Presencié el domingo pasado el momento en que Claudia Sheinbaum -después de definirse a sí misma y a quienes están por la Transformación de México como humanistas que aman a su patria y a su pueblo y a quienes indigna la desigualdad y la pobreza- asumía pública y solemnemente el compromiso de luchar hasta último el día de su vida para que "las y los mexicanos puedan comer tres veces al día alimentos saludables, puedan tener acceso a la educación, a la salud, al vestido y a la vivienda". Como conozco su historia y la he visto caminar a la par de Andrés Manuel López Obrador, otro de esos imprescindibles que no se rinden, sé que es capaz de cumplir su palabra.
Infatigable, insobornable como Andrés Manuel; así es Claudia. Una revolucionaria de nuevo tipo, digna hija de este "momento estelar" de nuestra historia en el que lo inédito cobra vida. Una heterodoxa, casi una hereje en términos políticos a la que, como a AMLO, resulta imposible encasillar en las caracterizaciones ideológicas hasta ahora en boga. Una de esas revolucionarias que son capaces de luchar para que se construya un verdadero Estado del bienestar en el que van "por el bien de todos, primero los pobres".
De profundizar la democracia, de ampliar las libertades y derechos de las y los mexicanos, de fortalecer los programas sociales, de continuar con las grandes obras de infraestructura y fomentar la inversión privada, de hacer más robusto y eficiente el sistema público de salud, de mantener la austeridad republicana, de hacer de la educación la fuerza fundamental de la transformación y de "no reconciliarse jamás con la corrupción, con el conflicto de interés, con la guerra, con la represión y el autoritarismo, o con el pasado de privilegios" hablaba Claudia y en la tribuna se iba revelando, ante quienes la escuchábamos y mientras enumeraba sus 17 sueños, el porqué será la primera presidenta de la historia de México; la más digna sucesora de López Obrador.

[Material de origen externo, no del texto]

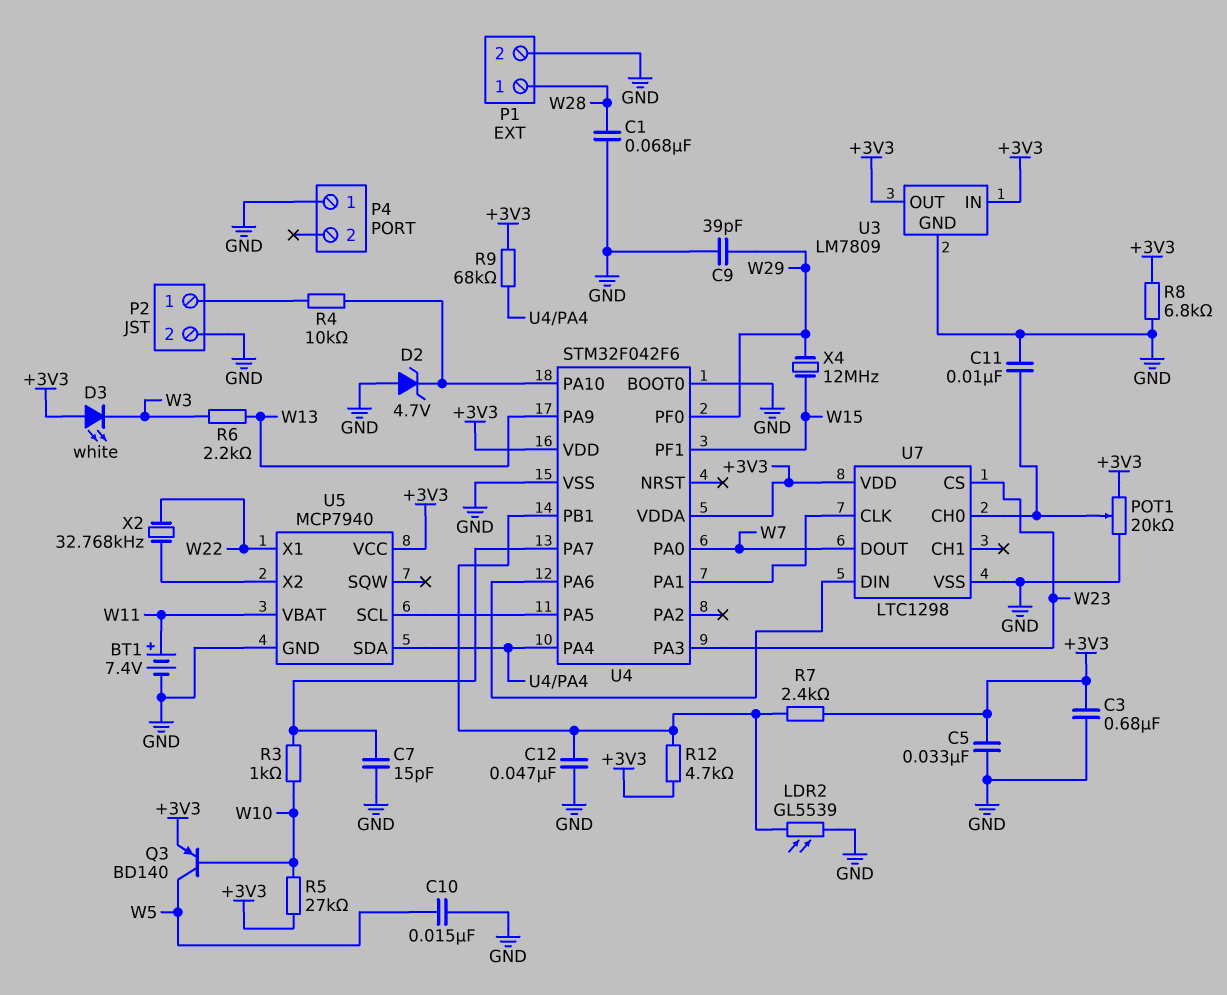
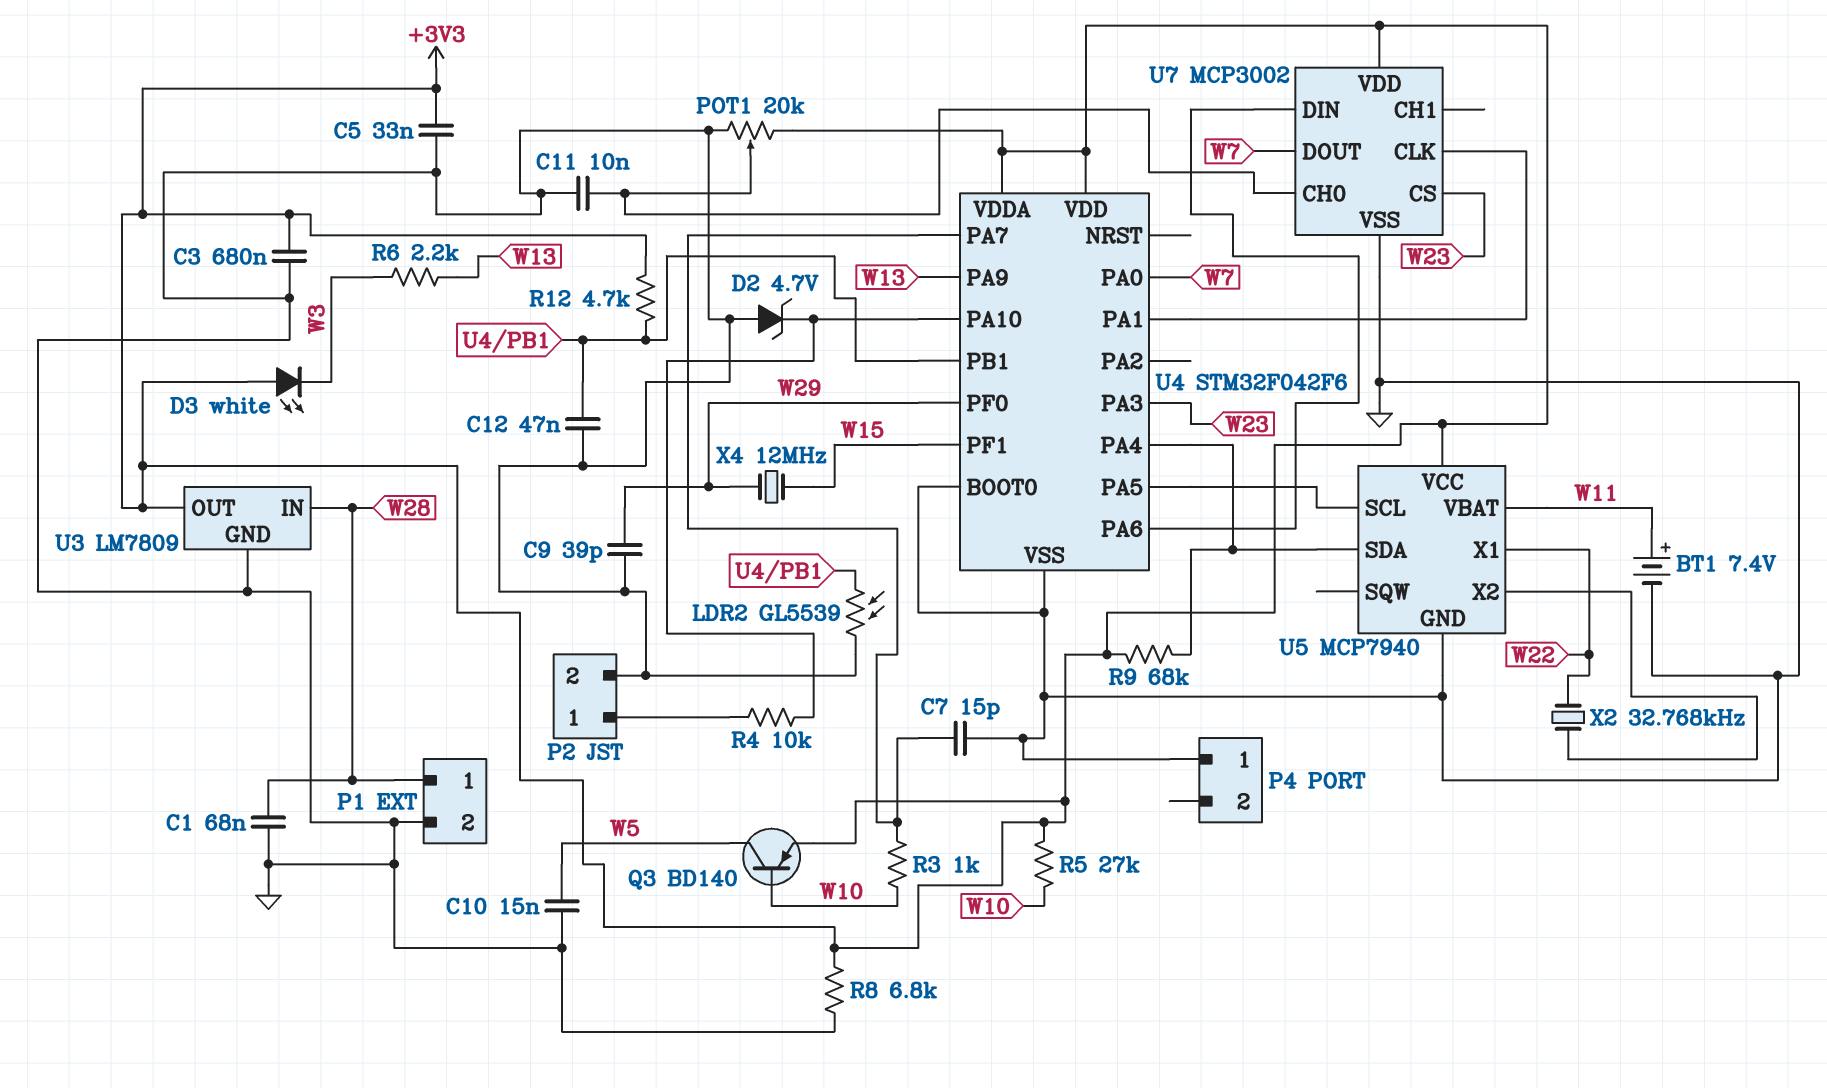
R7: 2.4k (+3V3, U4/PB1) -> none
U3 pin IN: +3V3 -> W28
U7: LTC1298 -> MCP3002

Mientras avanzaba en la lectura de su discurso repasaba yo retazos de su historia y en esa mujer serena y firme imaginaba a la adolescente que, a los 15 años, faltó a dormir a la su casa familiar para sumarse a un plantón por los desaparecidos con Doña Rosario Ibarra de Piedra. A la alumna del CCH que a finales de los 70 se sumó al movimiento de estudiantes rechazados. A la integrante del CEU que el 29 de enero de 1987 colgó la bandera de huelga en el edificio de la Rectoría de la UNAM. A la dirigente estudiantil que, en una audaz alianza, se sumó a la campaña de Cuauhtémoc Cárdenas en 1988. A la alumna de doctorado que en California luchó por el voto de las y los mexicanos en el extranjero. A la científica que formó parte de un equipo que recibió el Premio Nobel. A la militante del PRD, a la fundadora de Morena, a la compañera de lucha de López Obrador, a la integrante de su gabinete en la Ciudad de México, a la Adelita qué se oponía a la reforma energética de Peña Nieto y defendía el petróleo, a la alcaldesa de Tlalpan, a la jefa de Gobierno que transformó la capital de la República. Que historia la suya, que azarosa, que parecida a la de tantas y tantos mexicanos, pensaba yo, mientras la escuchaba. ¿Cómo no creer en que habrá de luchar hasta el último de sus días por este país alguien qué, como ella, ha luchado toda su vida? ¿Cómo no acompañarla en su lucha? ¿Cómo no asumir el mismo compromiso?